22 NOVEMBER 1975, Page 13

Miss World

Beauty's rites and wrongs

Quentin Crewe

There are all sorts of good reasons for not watching the Miss World contest, ranging from the moral to the cynical, from the snobbish to the aesthetic. Yet the BBC assure us that twenty-five million people are glued to their TV sets for this annual jamboree.

It is a very British paradox. The more vocal among us are nearly always opposed to simple and artless pleasures. Reviewers who find themselves laughing against their will at, say, the Whitehall farces talk of, "leaving your critical faculties behind". At the extremes of the social scale enjoyment is more straightforward. In White's Club, the uncomplicated members guffaw at the tremblings of Miss Nicaragua's exuberant corsage, weighing the contestants much as they might consider the bloodstock at Tattersalls. In every pub the scene is much the same, the only difference being that the ribaldry is less tinged with travelling reminiscence.

Of course, the whole thing is immensely British, based as it is on assumptions as flimsy as the notion that cricket is an exciting game.

In the first place the girls are selected by some yardstick completely removed from any of the usual characteristics which might prompt anyone to prefer one girl to another. They are not sexy. Indeed a great deal of trouble is taken to see that they shall provoke no desire. Contestants who are known to have boyfriends are severely discouraged and any actual proof of being attractive to somebody, such as having a husband or a child, automatically disqualifies a girl.

They are not intelligent. It was considered almost unsporting of Miss India, some years ago, to show more interest in her career as a doctor than in a year of breathless engagements in the world of show business.

It is interesting that whatever the mysterious Meccan measure of beauty may be, they have managed to impose it upon all the other nations who compete. Miss Japan, one feels, wouldn't merit a second glance from her compatriots in the streets of Yokohama. She looks like a Japanese girl imagined by someone who has never seen one. From her mouth, too, come the banalities of Balham.

Having selected girls who conform to this anodyne pattern, the next step is further to destroy any chance they had, by dressing them in a garment as ugly as its name — the swimsuit. And if there is one thing which commonsense, taste and an understanding of the ridiculous dictate that one should not wear with the swimsuit it is the high-heeled shoe. Yet that is what some still do, though most now go barefoot. Add to that a velvet cloak and a tinsel crown and the poor winner looks like a sex-change Batman.

No wonder she cries — but that is right and proper in a British contest; only dreadful foreigners make a fuss when they lose.

In a sense, all that is unimportant. The boys in the local and the members of White's still cheer and boo. What seems more of a pity is the sense of opportunity missed.

Think of the passions innocently aroused and assuaged. In all its twenty-five years not one contest can have gone by without some disaster or crisis.
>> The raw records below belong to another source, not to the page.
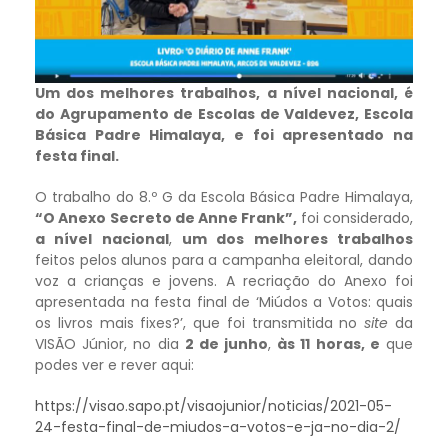
Um dos melhores trabalhos, a nível nacional, é
do Agrupamento de Escolas de Valdevez, Escola
Básica Padre Himalaya, e foi apresentado na
festa final.
O trabalho do 8.º G da Escola Básica Padre Himalaya,
“O Anexo Secreto de Anne Frank”,
foi considerado,
a nível nacional
,
um dos melhores trabalhos
feitos pelos alunos para a campanha eleitoral, dando
voz a crianças e jovens. A recriação do Anexo foi
apresentada na festa final de ‘Miúdos a Votos: quais
os livros mais fixes?’, que foi transmitida no
site
da
VISÃO Júnior, no dia
2 de junho
,
às 11 horas
, e
que
podes ver e rever aqui:
https://visao.sapo.pt/visaojunior/noticias/2021-05-
24-festa-final-de-miudos-a-votos-e-ja-no-dia-2/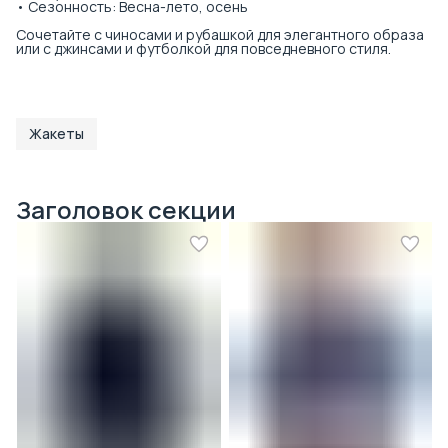
• Сезонность: Весна-лето, осень
Сочетайте с чиносами и рубашкой для элегантного образа
или с джинсами и футболкой для повседневного стиля.
Жакеты
Заголовок секции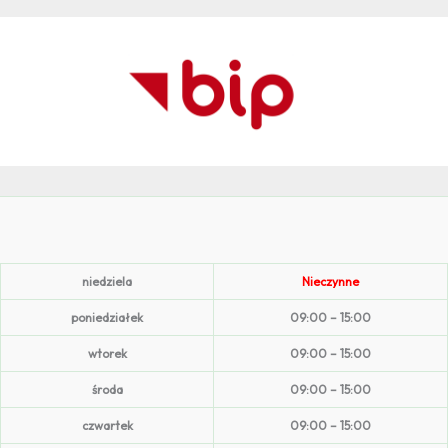
niedziela
Nieczynne
poniedziałek
09:00 – 15:00
wtorek
09:00 – 15:00
środa
09:00 – 15:00
czwartek
09:00 – 15:00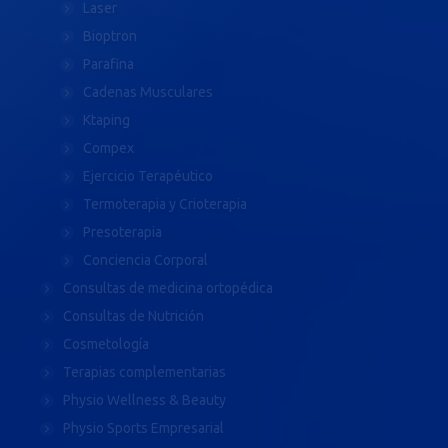
Laser
Bioptron
Parafina
Cadenas Musculares
Ktaping
Compex
Ejercicio Terapéutico
Termoterapia y Crioterapia
Presoterapia
Conciencia Corporal
Consultas de medicina ortopédica
Consultas de Nutrición
Cosmetología
Terapias complementarias
Physio Wellness & Beauty
Physio Sports Empresarial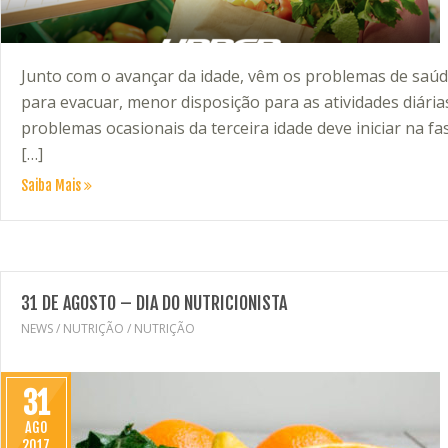
Junto com o avançar da idade, vêm os problemas de saúde
para evacuar, menor disposição para as atividades diária
problemas ocasionais da terceira idade deve iniciar na f
[…]
Saiba Mais
31 DE AGOSTO – DIA DO NUTRICIONISTA
NEWS
/
NUTRIÇÃO
/
NUTRIÇÃO
31
AGO
2017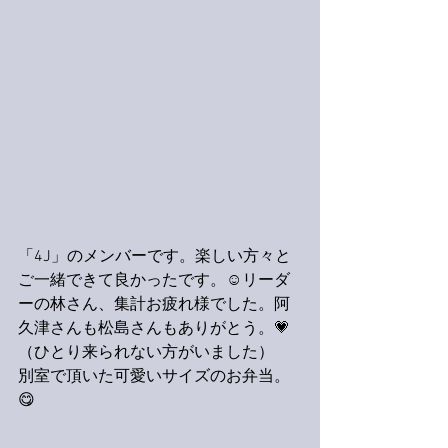
「4J」のメンバーです。楽しい方々と
ご一緒できて良かったです。☺️リーダ
ーの林さん、集計お疲れ様でした。阿
久津さんも松島さんもありがとう。💗
（ひとり来られない方がいました）
別室で頂いた可愛いサイズのお弁当。
😋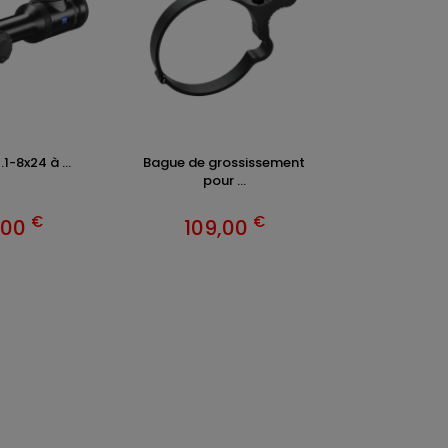
1-8x24 à ...
Bague de grossissement
pour ...
€
€
,00
109,00
ENTS ET
TENUES DE CHASSE
DE GRANDE MARQUE SONT CH
 Addict est le spécialiste des vêtements de chasse haut
z vos vêtements de chasse et tenue de chasse sur notre bout
MATIONS
ARTICLES DE CHASSE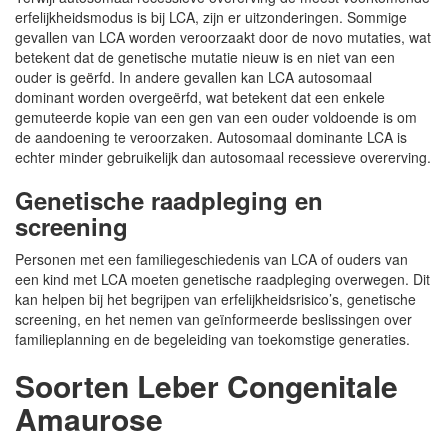
erfelijkheidsmodus is bij LCA, zijn er uitzonderingen. Sommige
gevallen van LCA worden veroorzaakt door de novo mutaties, wat
betekent dat de genetische mutatie nieuw is en niet van een
ouder is geërfd. In andere gevallen kan LCA autosomaal
dominant worden overgeërfd, wat betekent dat een enkele
gemuteerde kopie van een gen van een ouder voldoende is om
de aandoening te veroorzaken. Autosomaal dominante LCA is
echter minder gebruikelijk dan autosomaal recessieve overerving.
Genetische raadpleging en
screening
Personen met een familiegeschiedenis van LCA of ouders van
een kind met LCA moeten genetische raadpleging overwegen. Dit
kan helpen bij het begrijpen van erfelijkheidsrisico’s, genetische
screening, en het nemen van geïnformeerde beslissingen over
familieplanning en de begeleiding van toekomstige generaties.
Soorten Leber Congenitale
Amaurose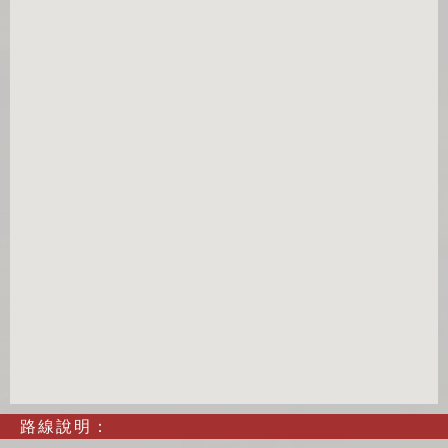
路線說明：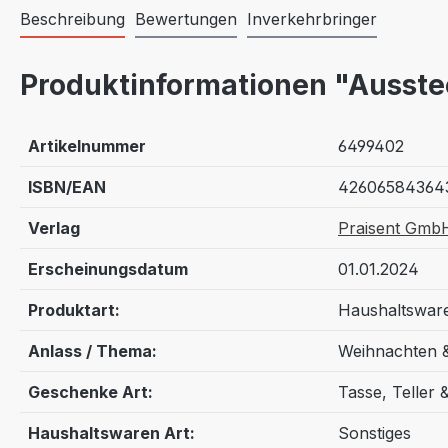
Beschreibung
Bewertungen
Inverkehrbringer
Produktinformationen "Ausste
Artikelnummer
6499402
ISBN/EAN
42606584364
Verlag
Praisent Gmb
Erscheinungsdatum
01.01.2024
Produktart:
Haushaltswar
Anlass / Thema:
Weihnachten 
Geschenke Art:
Tasse, Teller 
Haushaltswaren Art:
Sonstiges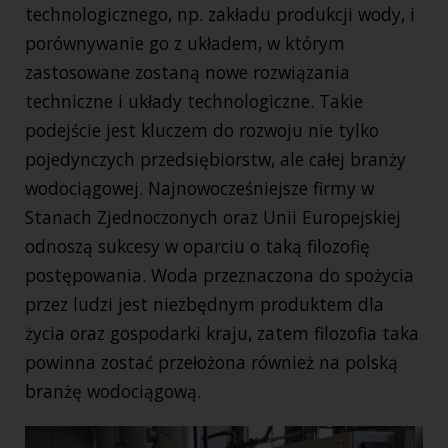
technologicznego, np. zakładu produkcji wody, i
porównywanie go z układem, w którym
zastosowane zostaną nowe rozwiązania
techniczne i układy technologiczne. Takie
podejście jest kluczem do rozwoju nie tylko
pojedynczych przedsiębiorstw, ale całej branży
wodociągowej. Najnowocześniejsze firmy w
Stanach Zjednoczonych oraz Unii Europejskiej
odnoszą sukcesy w oparciu o taką filozofię
postępowania. Woda przeznaczona do spożycia
przez ludzi jest niezbędnym produktem dla
życia oraz gospodarki kraju, zatem filozofia taka
powinna zostać przełożona również na polską
branżę wodociągową.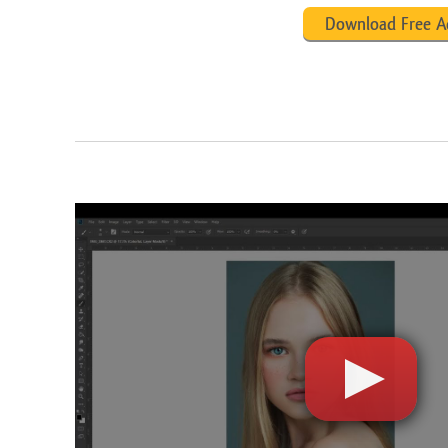
Download Free A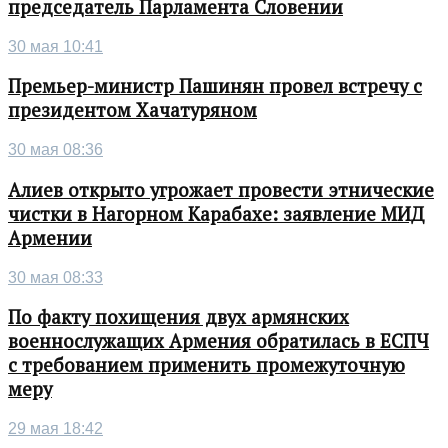
председатель Парламента Словении
30 мая 10:41
Премьер-министр Пашинян провел встречу с
президентом Хачатуряном
30 мая 08:36
Алиев открыто угрожает провести этнические
чистки в Нагорном Карабахе: заявление МИД
Армении
30 мая 08:33
По факту похищения двух армянских
военнослужащих Армения обратилась в ЕСПЧ
с требованием применить промежуточную
меру
29 мая 18:42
Is Miss South Africa really a ringer for Miss Rhodesia? Is Mis5 Cuba a veritable contestant?

The pity is that, quite apart from the false premiss in the matter of beauty, Miss World is no such thing. Half of the entrants come from countries for whom the contest seems to represent the last desperate hope of recognition — Miss Taiwan, Miss Costa Rica, Miss Panama.

Black countries are usually limited to judiciously coffee-Coloured representatives from Jamaica, Mauritius or the Philippines. We do not have Miss Third World. We have no Miss China, no Miss USSR, Miss Saudi Arabia.

A real Miss World contest could be a game to replace war, with all those passions stirred and soothed. No more democratically elected representative exists than the Beauty Queen. Just think of this year's Miss United Kingdom, Vicki Harris, She started in Great Yarmouth and has graduated through the posts of Miss Cinema, Miss Battle of Britain, Miss Gibbs Toothpaste, Miss Hammersmith Palais and Miss England. Could our Ambassador in Washington or Moscow claim to have been elected by so many popular votes? Imagine the rapport between her and a similarly chosen Russian girl Miss Nishny-Novgorod, Miss Stakhanovite, Miss GUM, Miss Heroine of Labour, Miss Crimea, Miss USSR.

Membership of the United Nations could be decided according to the stringent Mecca rules. Mr Eric Morley would be Secretary-General. The worst outcome of any international dispute would be a flouncing off the stage in tears, the worst sanction a lecture from Mrs Morley.

As a system of government it may seem somewhat in its infancy, but remember that the first parliament was a small enough affair in Iceland. It took nearly a thousand years before that system was perfected and then started to crumble. In another thousand years, who knows, we may be called upon to vote for Miss Cosmos, choosing between Miss Black Hole, Miss Anti-Matter and Miss Neutrino.

It might not seem so different from the political choices now confronting us.